The manager of Suya Joint, a popular Nigerian restaurant in Roxbury, has been granted asylum status after he was detained by immigration agents in June.
Paul Dama was driving to church on Father’s Day when he was pulled over and detained, according to Cecelia Lizotte, Dama’s sister and the restaurant’s chef and owner.
On Tuesday, Judge Yul-Mi Cho granted Dama asylum from his home country of Nigeria after being kidnapped by Boko Haram, a terrorist group, and facing political persecution, according to his lawyer. Dama is immediately awaiting release from custody from the Strafford County Department of Corrections in Dover, N.H., according to a public ICE database.
Lizotte said the news was a “sigh of relief” and “answered prayers” for her family.
“This is immediately another day that we don’t have him,” according to Lizotte, who’s uncertain when her brother will be released.
Dama left Nigeria, where he worked as a journalist, and joined his sister in the U.S. in 2019. Lizotte said he was kidnapped and later released by Boko Haram before fleeing to the U.S. for safety.

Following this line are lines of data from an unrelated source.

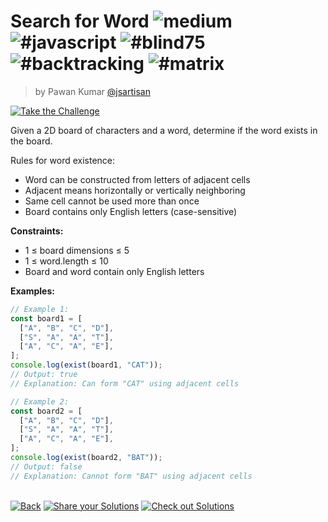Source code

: <!--info-header-start--><h1>Search for Word <img src="https://img.shields.io/badge/-medium-d9901a" alt="medium"/> <img src="https://img.shields.io/badge/-%23javascript-999" alt="#javascript"/> <img src="https://img.shields.io/badge/-%23blind75-999" alt="#blind75"/> <img src="https://img.shields.io/badge/-%23backtracking-999" alt="#backtracking"/> <img src="https://img.shields.io/badge/-%23matrix-999" alt="#matrix"/></h1><blockquote><p>by Pawan Kumar <a href="https://github.com/jsartisan" target="_blank">@jsartisan</a></p></blockquote><p><a href="https://frontend-challenges.com/challenges/261-search-for-word" target="_blank"><img src="https://img.shields.io/badge/-Take%20the%20Challenge-0d99ff?logo=javascript&logoColor=white" alt="Take the Challenge"/></a> </p><!--info-header-end-->

Given a 2D board of characters and a word, determine if the word exists in the board.

Rules for word existence:

- Word can be constructed from letters of adjacent cells
- Adjacent means horizontally or vertically neighboring
- Same cell cannot be used more than once
- Board contains only English letters (case-sensitive)

**Constraints:**

- 1 ≤ board dimensions ≤ 5
- 1 ≤ word.length ≤ 10
- Board and word contain only English letters

**Examples:**

```typescript
// Example 1:
const board1 = [
  ["A", "B", "C", "D"],
  ["S", "A", "A", "T"],
  ["A", "C", "A", "E"],
];
console.log(exist(board1, "CAT"));
// Output: true
// Explanation: Can form "CAT" using adjacent cells

// Example 2:
const board2 = [
  ["A", "B", "C", "D"],
  ["S", "A", "A", "T"],
  ["A", "C", "A", "E"],
];
console.log(exist(board2, "BAT"));
// Output: false
// Explanation: Cannot form "BAT" using adjacent cells
```

<!--info-footer-start--><br><a href="../../README.md" target="_blank"><img src="https://img.shields.io/badge/-Back-grey" alt="Back"/></a> <a href="https://github.com/jsartisan/frontend-challenges/issues/new?template=answer.md&labels=answer,261,undefined&title=261%20-%20Search%20for%20Word%20-%20undefined&body=" target="_blank"><img src="https://img.shields.io/badge/-Share%20your%20Solutions-teal" alt="Share your Solutions"/></a> <a href="https://github.com/jsartisan/frontend-challenges/issues?q=label%3A261+label%3Aanswer+sort%3Areactions-%2B1-desc" target="_blank"><img src="https://img.shields.io/badge/-Check%20out%20Solutions-de5a77?logo=awesome-lists&logoColor=white" alt="Check out Solutions"/></a> <!--info-footer-end-->
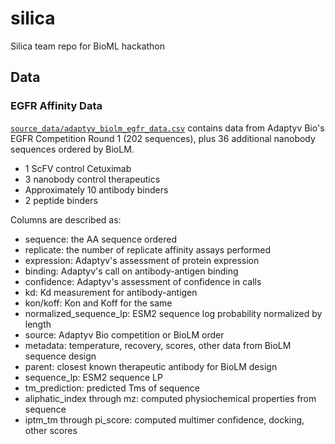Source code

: # silica
Silica team repo for BioML hackathon

## Data

### EGFR Affinity Data

[`source_data/adaptyv_biolm_egfr_data.csv`](source_data/adaptyv_biolm_egfr_data.csv) 
contains data from Adaptyv Bio's EGFR Competition Round 1 (202 sequences), plus 
36 additional nanobody sequences ordered by BioLM.

  * 1 ScFV control Cetuximab
  * 3 nanobody control therapeutics
  * Approximately 10 antibody binders
  * 2 peptide binders

Columns are described as:

  * sequence: the AA sequence ordered
  * replicate: the number of replicate affinity assays performed
  * expression: Adaptyv's assessment of protein expression
  * binding: Adaptyv's call on antibody-antigen binding
  * confidence: Adaptyv's assessment of confidence in calls
  * kd: Kd measurement for antibody-antigen
  * kon/koff: Kon and Koff for the same
  * normalized_sequence_lp: ESM2 sequence log probability normalized by length
  * source: Adaptyv Bio competition or BioLM order
  * metadata: temperature, recovery, scores, other data from BioLM sequence design
  * parent: closest known therapeutic antibody for BioLM design
  * sequence_lp: ESM2 sequence LP
  * tm_prediction: predicted Tms of sequence
  * aliphatic_index through mz: computed physiochemical properties from sequence
  * iptm_tm through pi_score: computed multimer confidence, docking, other scores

“He described in detail the attack, and how he has not gotten the protection of the police or the government because of this attack,” his attorney, Abeba Attles, said. Dama was also an activist advocating against corruption, Attles said, which made him a target of the government.
Dama has authorization to work legally in the country, his sister said, and first applied for asylum when he moved in 2019.